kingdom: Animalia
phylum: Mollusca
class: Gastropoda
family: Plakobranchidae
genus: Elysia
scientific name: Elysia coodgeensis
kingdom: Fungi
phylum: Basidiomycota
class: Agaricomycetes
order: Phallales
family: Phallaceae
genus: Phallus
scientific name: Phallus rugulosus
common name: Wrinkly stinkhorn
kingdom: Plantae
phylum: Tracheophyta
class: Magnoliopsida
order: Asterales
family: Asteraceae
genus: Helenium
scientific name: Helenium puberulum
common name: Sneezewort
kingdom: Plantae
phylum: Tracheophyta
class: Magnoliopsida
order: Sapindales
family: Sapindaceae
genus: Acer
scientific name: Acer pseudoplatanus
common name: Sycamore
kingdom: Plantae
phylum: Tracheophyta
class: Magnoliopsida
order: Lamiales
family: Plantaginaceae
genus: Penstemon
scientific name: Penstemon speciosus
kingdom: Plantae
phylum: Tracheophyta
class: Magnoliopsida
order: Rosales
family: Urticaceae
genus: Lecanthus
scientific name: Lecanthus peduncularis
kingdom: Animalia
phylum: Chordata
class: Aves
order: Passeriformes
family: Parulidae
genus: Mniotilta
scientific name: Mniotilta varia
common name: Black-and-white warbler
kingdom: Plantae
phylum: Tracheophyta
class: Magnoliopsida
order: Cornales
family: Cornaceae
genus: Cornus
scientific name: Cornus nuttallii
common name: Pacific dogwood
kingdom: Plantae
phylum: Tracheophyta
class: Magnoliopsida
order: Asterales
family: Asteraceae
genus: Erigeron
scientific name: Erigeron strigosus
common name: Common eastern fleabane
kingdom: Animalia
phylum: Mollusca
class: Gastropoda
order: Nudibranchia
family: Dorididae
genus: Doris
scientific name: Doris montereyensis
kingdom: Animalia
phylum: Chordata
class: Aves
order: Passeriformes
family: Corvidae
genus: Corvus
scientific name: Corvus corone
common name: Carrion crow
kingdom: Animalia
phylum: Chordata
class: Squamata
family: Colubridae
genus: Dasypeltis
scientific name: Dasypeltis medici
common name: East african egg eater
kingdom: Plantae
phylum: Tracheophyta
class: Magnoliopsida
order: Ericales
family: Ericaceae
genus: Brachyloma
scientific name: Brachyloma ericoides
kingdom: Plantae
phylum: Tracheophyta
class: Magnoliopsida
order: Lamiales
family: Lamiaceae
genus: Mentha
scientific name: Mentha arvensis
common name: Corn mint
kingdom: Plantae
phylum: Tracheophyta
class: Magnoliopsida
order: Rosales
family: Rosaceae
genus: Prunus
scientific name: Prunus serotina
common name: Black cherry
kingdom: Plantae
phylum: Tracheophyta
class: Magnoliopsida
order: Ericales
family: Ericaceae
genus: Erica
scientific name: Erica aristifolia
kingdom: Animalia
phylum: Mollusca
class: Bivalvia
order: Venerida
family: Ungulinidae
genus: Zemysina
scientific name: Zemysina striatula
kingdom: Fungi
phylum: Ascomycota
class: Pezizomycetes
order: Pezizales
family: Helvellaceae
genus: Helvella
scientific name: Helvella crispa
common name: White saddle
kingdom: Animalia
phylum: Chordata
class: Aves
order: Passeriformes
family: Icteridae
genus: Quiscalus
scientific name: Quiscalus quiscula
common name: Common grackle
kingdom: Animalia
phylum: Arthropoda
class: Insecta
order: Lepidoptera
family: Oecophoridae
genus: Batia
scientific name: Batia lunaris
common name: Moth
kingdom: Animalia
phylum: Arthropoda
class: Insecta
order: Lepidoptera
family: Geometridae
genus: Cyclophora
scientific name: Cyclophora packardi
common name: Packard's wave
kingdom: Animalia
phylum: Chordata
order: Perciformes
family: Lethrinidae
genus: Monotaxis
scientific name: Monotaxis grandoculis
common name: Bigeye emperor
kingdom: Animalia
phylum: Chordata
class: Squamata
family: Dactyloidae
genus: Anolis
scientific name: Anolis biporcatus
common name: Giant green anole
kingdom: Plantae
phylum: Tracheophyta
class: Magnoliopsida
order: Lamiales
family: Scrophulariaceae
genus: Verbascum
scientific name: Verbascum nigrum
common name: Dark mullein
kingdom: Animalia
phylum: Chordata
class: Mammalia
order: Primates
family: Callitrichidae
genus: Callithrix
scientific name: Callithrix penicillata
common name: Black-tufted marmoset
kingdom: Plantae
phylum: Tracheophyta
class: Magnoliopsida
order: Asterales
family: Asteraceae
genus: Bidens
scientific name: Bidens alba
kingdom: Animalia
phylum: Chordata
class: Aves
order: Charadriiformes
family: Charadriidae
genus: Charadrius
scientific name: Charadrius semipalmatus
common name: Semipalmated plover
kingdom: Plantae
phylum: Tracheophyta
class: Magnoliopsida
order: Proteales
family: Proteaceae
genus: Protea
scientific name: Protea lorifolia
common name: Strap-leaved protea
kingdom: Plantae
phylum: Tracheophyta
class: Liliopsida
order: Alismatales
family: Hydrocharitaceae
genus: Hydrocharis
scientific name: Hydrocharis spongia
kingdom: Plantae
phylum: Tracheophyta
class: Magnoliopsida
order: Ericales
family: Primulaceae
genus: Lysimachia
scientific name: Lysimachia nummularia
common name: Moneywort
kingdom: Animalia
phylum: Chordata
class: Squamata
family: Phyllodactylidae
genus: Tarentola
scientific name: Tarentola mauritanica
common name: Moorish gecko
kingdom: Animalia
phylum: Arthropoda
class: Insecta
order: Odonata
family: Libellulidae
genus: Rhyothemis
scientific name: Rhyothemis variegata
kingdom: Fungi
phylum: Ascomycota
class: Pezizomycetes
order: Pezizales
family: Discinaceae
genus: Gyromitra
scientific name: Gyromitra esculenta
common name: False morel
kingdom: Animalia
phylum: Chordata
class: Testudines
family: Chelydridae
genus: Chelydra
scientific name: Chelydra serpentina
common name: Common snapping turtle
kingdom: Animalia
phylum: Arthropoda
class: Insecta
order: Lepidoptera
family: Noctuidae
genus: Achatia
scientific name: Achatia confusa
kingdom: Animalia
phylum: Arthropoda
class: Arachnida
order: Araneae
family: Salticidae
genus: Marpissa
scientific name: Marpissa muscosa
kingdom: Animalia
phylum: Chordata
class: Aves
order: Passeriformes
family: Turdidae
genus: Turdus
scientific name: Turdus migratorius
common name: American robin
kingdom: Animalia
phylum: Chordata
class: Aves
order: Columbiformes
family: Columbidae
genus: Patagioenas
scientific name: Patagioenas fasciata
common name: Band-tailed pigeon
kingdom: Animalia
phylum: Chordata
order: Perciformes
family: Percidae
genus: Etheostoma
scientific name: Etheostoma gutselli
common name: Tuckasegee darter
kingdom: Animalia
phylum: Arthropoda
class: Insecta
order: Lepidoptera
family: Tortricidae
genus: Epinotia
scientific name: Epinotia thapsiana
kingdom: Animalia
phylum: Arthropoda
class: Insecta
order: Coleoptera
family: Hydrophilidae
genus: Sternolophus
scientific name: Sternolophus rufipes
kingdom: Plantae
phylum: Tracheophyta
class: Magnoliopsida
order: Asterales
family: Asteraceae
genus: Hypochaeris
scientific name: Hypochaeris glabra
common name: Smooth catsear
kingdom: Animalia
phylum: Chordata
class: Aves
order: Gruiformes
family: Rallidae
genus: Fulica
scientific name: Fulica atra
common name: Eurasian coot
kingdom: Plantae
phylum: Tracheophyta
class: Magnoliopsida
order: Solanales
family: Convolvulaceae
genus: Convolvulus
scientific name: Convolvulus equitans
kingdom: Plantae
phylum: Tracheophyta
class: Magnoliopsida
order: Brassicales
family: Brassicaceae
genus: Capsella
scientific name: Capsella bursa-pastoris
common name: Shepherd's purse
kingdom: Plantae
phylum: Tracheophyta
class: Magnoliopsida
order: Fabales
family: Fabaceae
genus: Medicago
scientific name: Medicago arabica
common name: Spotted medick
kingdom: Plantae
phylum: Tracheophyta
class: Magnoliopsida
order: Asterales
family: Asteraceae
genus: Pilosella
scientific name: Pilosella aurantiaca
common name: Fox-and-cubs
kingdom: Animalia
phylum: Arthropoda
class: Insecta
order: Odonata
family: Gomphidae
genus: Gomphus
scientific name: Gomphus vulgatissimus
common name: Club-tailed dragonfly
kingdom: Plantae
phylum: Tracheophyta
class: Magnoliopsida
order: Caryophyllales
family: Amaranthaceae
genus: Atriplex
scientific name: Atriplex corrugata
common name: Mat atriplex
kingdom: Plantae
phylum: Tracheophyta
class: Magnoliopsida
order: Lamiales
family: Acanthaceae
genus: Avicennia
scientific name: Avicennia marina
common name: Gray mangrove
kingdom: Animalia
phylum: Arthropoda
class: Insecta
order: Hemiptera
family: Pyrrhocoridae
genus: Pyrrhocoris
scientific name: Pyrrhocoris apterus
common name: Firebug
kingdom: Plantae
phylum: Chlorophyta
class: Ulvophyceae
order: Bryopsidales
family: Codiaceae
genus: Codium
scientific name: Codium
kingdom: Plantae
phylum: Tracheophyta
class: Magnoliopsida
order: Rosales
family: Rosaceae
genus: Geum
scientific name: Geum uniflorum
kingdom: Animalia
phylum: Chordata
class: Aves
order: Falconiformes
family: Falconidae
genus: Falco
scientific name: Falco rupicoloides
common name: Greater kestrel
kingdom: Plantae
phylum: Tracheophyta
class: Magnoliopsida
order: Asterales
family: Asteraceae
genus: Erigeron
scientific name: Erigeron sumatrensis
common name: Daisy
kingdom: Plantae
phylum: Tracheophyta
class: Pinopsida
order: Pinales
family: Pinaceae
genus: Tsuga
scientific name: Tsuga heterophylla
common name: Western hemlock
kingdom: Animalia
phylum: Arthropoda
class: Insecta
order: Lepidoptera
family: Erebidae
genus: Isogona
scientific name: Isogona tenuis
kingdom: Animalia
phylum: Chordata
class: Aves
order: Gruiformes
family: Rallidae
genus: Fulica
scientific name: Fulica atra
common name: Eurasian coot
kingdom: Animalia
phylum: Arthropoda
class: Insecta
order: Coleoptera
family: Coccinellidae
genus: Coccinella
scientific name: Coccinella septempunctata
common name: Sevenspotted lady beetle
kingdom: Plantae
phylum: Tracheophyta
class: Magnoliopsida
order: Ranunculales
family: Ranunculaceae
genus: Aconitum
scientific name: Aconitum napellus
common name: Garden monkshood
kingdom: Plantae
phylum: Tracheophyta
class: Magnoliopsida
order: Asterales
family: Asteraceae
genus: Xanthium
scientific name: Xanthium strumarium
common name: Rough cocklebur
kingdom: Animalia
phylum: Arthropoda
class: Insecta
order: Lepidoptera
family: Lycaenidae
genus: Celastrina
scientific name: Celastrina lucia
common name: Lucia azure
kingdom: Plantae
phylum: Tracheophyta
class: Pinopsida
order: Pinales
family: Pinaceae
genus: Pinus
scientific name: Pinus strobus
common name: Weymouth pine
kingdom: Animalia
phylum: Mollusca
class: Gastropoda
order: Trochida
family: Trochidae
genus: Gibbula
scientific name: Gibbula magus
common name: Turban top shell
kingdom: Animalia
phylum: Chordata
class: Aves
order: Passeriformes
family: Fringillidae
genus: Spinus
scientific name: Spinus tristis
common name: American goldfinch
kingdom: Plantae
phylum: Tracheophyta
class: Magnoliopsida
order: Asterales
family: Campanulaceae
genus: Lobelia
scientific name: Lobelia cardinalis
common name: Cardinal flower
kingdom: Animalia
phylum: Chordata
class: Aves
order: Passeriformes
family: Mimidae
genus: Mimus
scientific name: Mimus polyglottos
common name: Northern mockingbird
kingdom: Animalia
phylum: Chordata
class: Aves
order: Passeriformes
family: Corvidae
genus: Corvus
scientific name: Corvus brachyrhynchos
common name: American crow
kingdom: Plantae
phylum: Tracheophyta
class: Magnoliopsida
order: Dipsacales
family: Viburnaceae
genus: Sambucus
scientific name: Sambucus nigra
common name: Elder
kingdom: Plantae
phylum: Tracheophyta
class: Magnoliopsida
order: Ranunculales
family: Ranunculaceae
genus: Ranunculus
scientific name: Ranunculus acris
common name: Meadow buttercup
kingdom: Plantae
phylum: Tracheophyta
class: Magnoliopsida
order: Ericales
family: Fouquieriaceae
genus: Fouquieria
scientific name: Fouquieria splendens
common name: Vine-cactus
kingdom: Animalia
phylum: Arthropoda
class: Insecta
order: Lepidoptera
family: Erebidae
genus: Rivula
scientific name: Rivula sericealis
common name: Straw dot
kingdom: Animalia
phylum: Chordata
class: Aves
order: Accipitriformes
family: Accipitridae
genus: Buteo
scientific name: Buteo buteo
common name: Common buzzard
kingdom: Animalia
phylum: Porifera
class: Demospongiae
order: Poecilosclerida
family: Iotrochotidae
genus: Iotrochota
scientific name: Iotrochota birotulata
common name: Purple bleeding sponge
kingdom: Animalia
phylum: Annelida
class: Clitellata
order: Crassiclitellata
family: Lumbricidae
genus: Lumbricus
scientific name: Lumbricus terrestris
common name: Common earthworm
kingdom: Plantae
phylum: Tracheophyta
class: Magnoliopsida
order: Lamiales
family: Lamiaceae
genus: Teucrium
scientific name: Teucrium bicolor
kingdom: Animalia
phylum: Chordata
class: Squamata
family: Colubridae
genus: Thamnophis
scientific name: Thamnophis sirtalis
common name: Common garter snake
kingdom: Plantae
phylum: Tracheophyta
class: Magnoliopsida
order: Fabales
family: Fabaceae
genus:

────────

EXERCISE REQUIREMENTS
Could you reproduce the items word for word, from the line containing "scientific name: Celastrina lucia" up to and including the line containing "family: Iotrochotidae"?

EXERCISE OUTPUT
scientific name: Celastrina lucia
common name: Lucia azure
kingdom: Plantae
phylum: Tracheophyta
class: Pinopsida
order: Pinales
family: Pinaceae
genus: Pinus
scientific name: Pinus strobus
common name: Weymouth pine
kingdom: Animalia
phylum: Mollusca
class: Gastropoda
order: Trochida
family: Trochidae
genus: Gibbula
scientific name: Gibbula magus
common name: Turban top shell
kingdom: Animalia
phylum: Chordata
class: Aves
order: Passeriformes
family: Fringillidae
genus: Spinus
scientific name: Spinus tristis
common name: American goldfinch
kingdom: Plantae
phylum: Tracheophyta
class: Magnoliopsida
order: Asterales
family: Campanulaceae
genus: Lobelia
scientific name: Lobelia cardinalis
common name: Cardinal flower
kingdom: Animalia
phylum: Chordata
class: Aves
order: Passeriformes
family: Mimidae
genus: Mimus
scientific name: Mimus polyglottos
common name: Northern mockingbird
kingdom: Animalia
phylum: Chordata
class: Aves
order: Passeriformes
family: Corvidae
genus: Corvus
scientific name: Corvus brachyrhynchos
common name: American crow
kingdom: Plantae
phylum: Tracheophyta
class: Magnoliopsida
order: Dipsacales
family: Viburnaceae
genus: Sambucus
scientific name: Sambucus nigra
common name: Elder
kingdom: Plantae
phylum: Tracheophyta
class: Magnoliopsida
order: Ranunculales
family: Ranunculaceae
genus: Ranunculus
scientific name: Ranunculus acris
common name: Meadow buttercup
kingdom: Plantae
phylum: Tracheophyta
class: Magnoliopsida
order: Ericales
family: Fouquieriaceae
genus: Fouquieria
scientific name: Fouquieria splendens
common name: Vine-cactus
kingdom: Animalia
phylum: Arthropoda
class: Insecta
order: Lepidoptera
family: Erebidae
genus: Rivula
scientific name: Rivula sericealis
common name: Straw dot
kingdom: Animalia
phylum: Chordata
class: Aves
order: Accipitriformes
family: Accipitridae
genus: Buteo
scientific name: Buteo buteo
common name: Common buzzard
kingdom: Animalia
phylum: Porifera
class: Demospongiae
order: Poecilosclerida
family: Iotrochotidae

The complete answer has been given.